La Ciruela la ha montado Alfonso Álvarez Bañuelos, el mejor director teatral en Baja California Sur. Como un ejercicio actoral, Alfonso nos regala un alimento dramático de estampas, de cuadros veloces y precisos, repeticiones para experimentar diversos tonos, danzas en donde el poema de los versos se transmuta en la poesía del movimiento.

Maestro de la metonimia, el director nos regala varias metáforas visuales: la estridencia de la trompeta como defensa en contra de la seducción cuando antes su melodía provocó lo contrario o la onda umbría como unión carnal.

La sombra aparece como un personaje simbólico, hilo conductor entre los anhelos de los amantes y sus corazones que se arraigan y desgarran ante la marea de un arquetipo eterno. Olas de sombras y brotes de luz ante la condición humana.
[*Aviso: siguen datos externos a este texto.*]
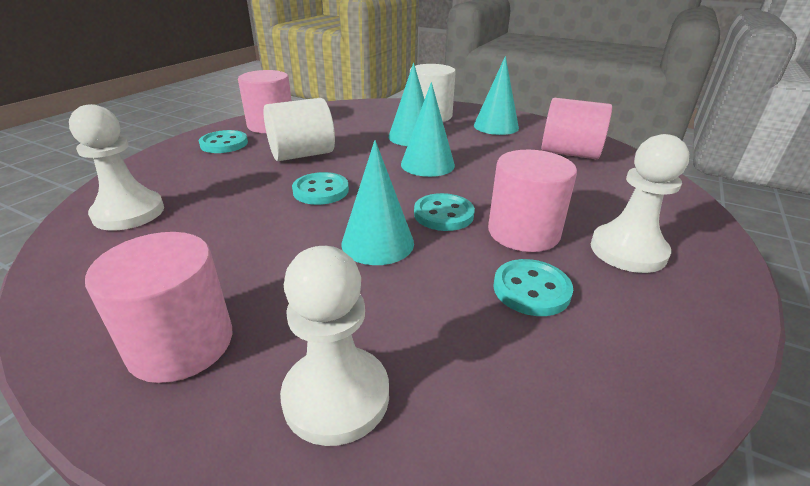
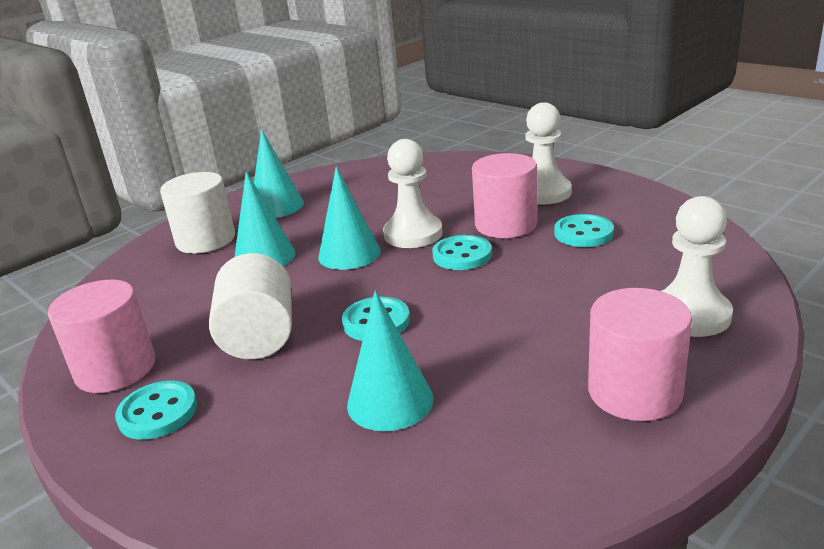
camera: 70 degrees left, 5 degrees down
white pawn [69,104,164,231] -> white pawn moved to [383,139,443,248]
turquoise cone [341,140,414,265] -> turquoise cone moved to [347,291,434,431]
pink cylinder [541,98,612,159] -> none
Pero no, no es Romeo y Julieta, ni Adán ni Eva, pues el conflicto es más ontológico. El conflicto de Romeo es político, social, entre la moral y la ética, el conflicto de Julieta es peor por su condición femenina. El conflicto de Adán es la desobediencia, no tanto el deseo por su costilla, ni siquiera está claro si se amaban.

En la Ciruela los personajes no soy personas, solo máscaras, detrás de ellos solo hay palabra o sea nada. ¿Qué se dice después de las relaciones sexuales? ¿Para qué? No hay trama, pero sí hay conflicto; no hay historia, pero sí un relato. El conflicto es el significado mismo de lo que se pretende significar. La poesía de Amador es monotemática, su obra gira una y otra vez en la obsesión por el lenguaje, las pesadillas de Wittgenstein, la horrenda sensación de que no hay epifanías sino algoritmos posibles.
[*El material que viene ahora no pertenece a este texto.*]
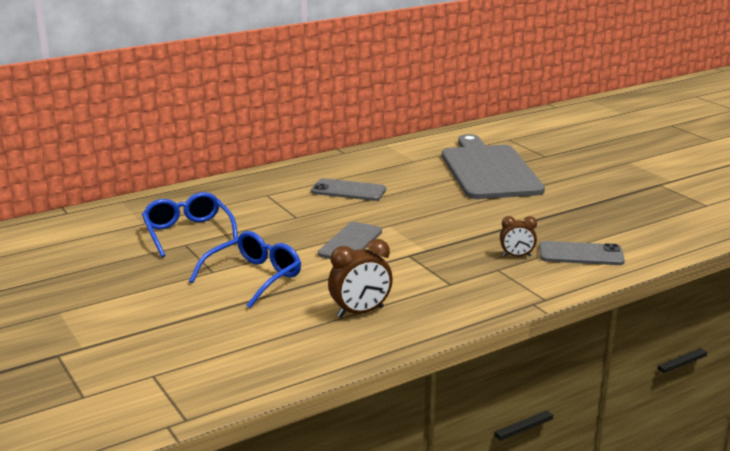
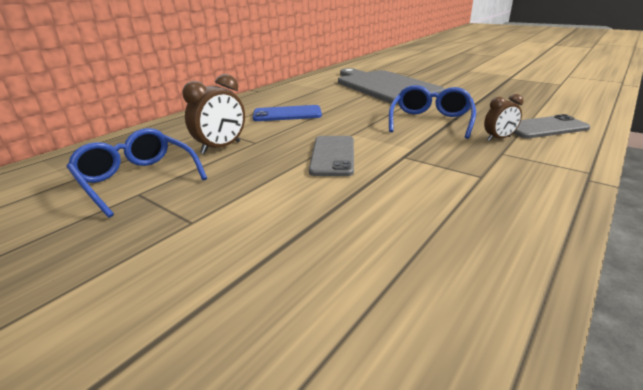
camera: 20 degrees left, 5 degrees up
blue glasses [189,231,301,308] -> blue glasses moved to [389,85,476,139]
grey phone [311,178,386,201] -> blue phone [253,105,322,121]
brown clock [328,239,393,318] -> brown clock moved to [182,74,245,154]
La angustia de sus “amantes” no es por su deseo humano, sino resulta abstracto y por lo tanto más hiriente. Es un drama metafísico, pero de una ontología analítica, los personajes parecen atrapados en un bucle infinito y eso es justo lo que la dirección de Alfonso pone en relieve en su final que es el principio.

¿Quiere usted sentir buen teatro?

Si le gusta el veneno, lector, acuda este sábado 29 de abril al Teatro Juárez en el centro de La Paz y analice un poema en movimiento. Alfonso Álvarez Bañuelos dirige a Mónica A. Cristerna y Alonso Zepeda que se sumergen a la dulce cabeza de los ahorcados.